According to the 2001 cyber thread trends report of the Central Intelligence Agency (CIA) averagely protected computers are hacked in about 8 hours. And in case a computer does not use any security software, it only takes 45 minutes for an attacker to infiltrate.
These were figures from 2001. You can assume that nowadays hackers need less time to hack a computer because predominantly automated attacks make use of computers with much more performance. For that reason I strongly recommend that you turn off your computer right after usage.
The Kidsafe website, a renowned authority, reports that 32 percent of children (particularly teens) are hiding or deleting their Web browsing history so their parents can’t see what they’ve been doing.
The same survey shows that 16 percent of teens have email addresses or accounts on social networking sites that they haven’t told their parents about. And those parental controls you paid for? Eleven percent of teens know how to turn them off.

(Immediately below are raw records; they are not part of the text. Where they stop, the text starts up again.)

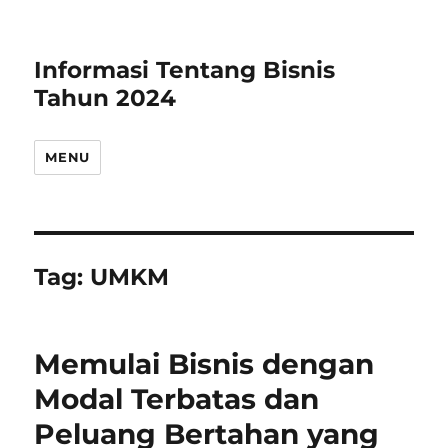
Informasi Tentang Bisnis
Tahun 2024
MENU
Tag:
UMKM
Memulai Bisnis dengan
Modal Terbatas dan
Peluang Bertahan yang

Worse, many eleven and twelve year olds are forbidden by law or website policy from creating social networking website accounts because they’re too young—so the kids lie about their ages, but that often means they attract dangerous sexual attention from older children or even adults. And 28 percent of these “tweens” have been contacted. But the scariest of the Internet safety facts is that 11 percent of the tweens contacted by a stranger actually chatted with the stranger for an extended time.